Let´s say we have a simple catenary cable with a start point and an end point. The catenary has sag. My questions is how to find the optimal sag in regards to forces to be anchored. I think it is geometrical problem at the end.
Mean to you? The more sag you have the heavier your piece of cable will be. Optimal could be the shortest? In which case you have a straight line
Actually the reverse is true. The force needed to tension a straigh cable without any sag in the physical world aproaches the infinite. Go and see the cables suspended for the trains or the electricty lines. It will be very very cost effective if you were right though…
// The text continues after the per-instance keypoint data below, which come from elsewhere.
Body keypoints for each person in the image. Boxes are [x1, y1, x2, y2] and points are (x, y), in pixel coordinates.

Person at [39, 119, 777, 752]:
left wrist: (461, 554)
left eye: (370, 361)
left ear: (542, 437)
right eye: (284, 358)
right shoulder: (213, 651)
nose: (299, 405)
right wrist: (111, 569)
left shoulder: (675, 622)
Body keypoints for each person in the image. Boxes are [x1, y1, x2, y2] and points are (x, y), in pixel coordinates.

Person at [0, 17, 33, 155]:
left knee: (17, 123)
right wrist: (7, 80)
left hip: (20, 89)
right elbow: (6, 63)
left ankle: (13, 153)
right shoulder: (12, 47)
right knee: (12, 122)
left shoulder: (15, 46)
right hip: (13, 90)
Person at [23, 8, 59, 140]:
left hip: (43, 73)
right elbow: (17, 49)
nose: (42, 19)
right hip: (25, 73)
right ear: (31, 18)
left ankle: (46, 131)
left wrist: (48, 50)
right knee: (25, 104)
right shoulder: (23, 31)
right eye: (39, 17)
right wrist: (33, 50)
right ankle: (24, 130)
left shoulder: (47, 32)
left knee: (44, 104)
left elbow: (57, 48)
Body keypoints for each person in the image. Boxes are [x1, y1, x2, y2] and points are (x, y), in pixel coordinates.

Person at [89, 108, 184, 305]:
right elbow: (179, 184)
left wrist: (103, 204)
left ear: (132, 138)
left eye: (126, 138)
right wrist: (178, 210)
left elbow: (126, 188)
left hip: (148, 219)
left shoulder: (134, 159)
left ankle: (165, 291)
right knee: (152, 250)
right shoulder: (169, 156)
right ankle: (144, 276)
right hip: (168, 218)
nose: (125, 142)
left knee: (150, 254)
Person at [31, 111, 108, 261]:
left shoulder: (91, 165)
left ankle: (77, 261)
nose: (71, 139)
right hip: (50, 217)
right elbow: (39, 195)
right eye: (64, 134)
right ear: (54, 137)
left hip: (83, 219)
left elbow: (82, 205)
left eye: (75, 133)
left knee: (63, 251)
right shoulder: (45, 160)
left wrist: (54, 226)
Do you want to allow for the cable mass? How is a force applied to the cable? Uniform distributed load per metre span? Or per metre along the cable? Or at discrete points? Is optimum == minimum tension in the cable?
The weight of the cable is 0.65 kg/m. Uniform distributed load per metre span. And yes optimim is minimum tension in cable.
This is exactly what I am pondering about. I want to optimize a simple catenary under these conditions.
So… put in a slider to define the sag between,say, 1% and 100% of the span and calculate the tension?
Or this sounds like the kind of thing that kangaroo is designed for, but i’ve Never used it…
Actually the limit is a lot smaller. Let´s say we have a certain distance from the cable´s low point too the ground as a limit. it will be something a lot smaller than from 1% to 100%. But yes you got the idea very well. Come to think of it Kangaroo might be the best bet. I also have used it very little and from tutorials.
@DanielPiker Hi Daniel. Can somethig like this be done in Kangaroo?
I thought this kind of calculation was pretty standard:
It’s definitely an appropriate approach I’d say. You might also have a look at its extension K2Engineering, if you want to work with calibrated mechanical properties and forces.Though for simple cases of one sagging cable, perhaps using a Kangaroo/K2Engineering model is a bit overkill (edit: as @akilli pointed out).
I actually think using Kangaroo would be overkill here.
This is also something that doesn’t depend on the density or stiffness, just assuming the cable is not stretching any significant amount.
It’s something that should be fairly straightforward to compute analytically, but if you don’t want to do the math, the quickest brute force approach is probably something like this with the standard catenary component and galapagos:
catenary_min.gh (16.3 KB)
Seems to suggest the sweet spot is around 56° from horizontal
I threw this together quickly though, so double check
Exactly! This is more or less what I needed here Thank you guys!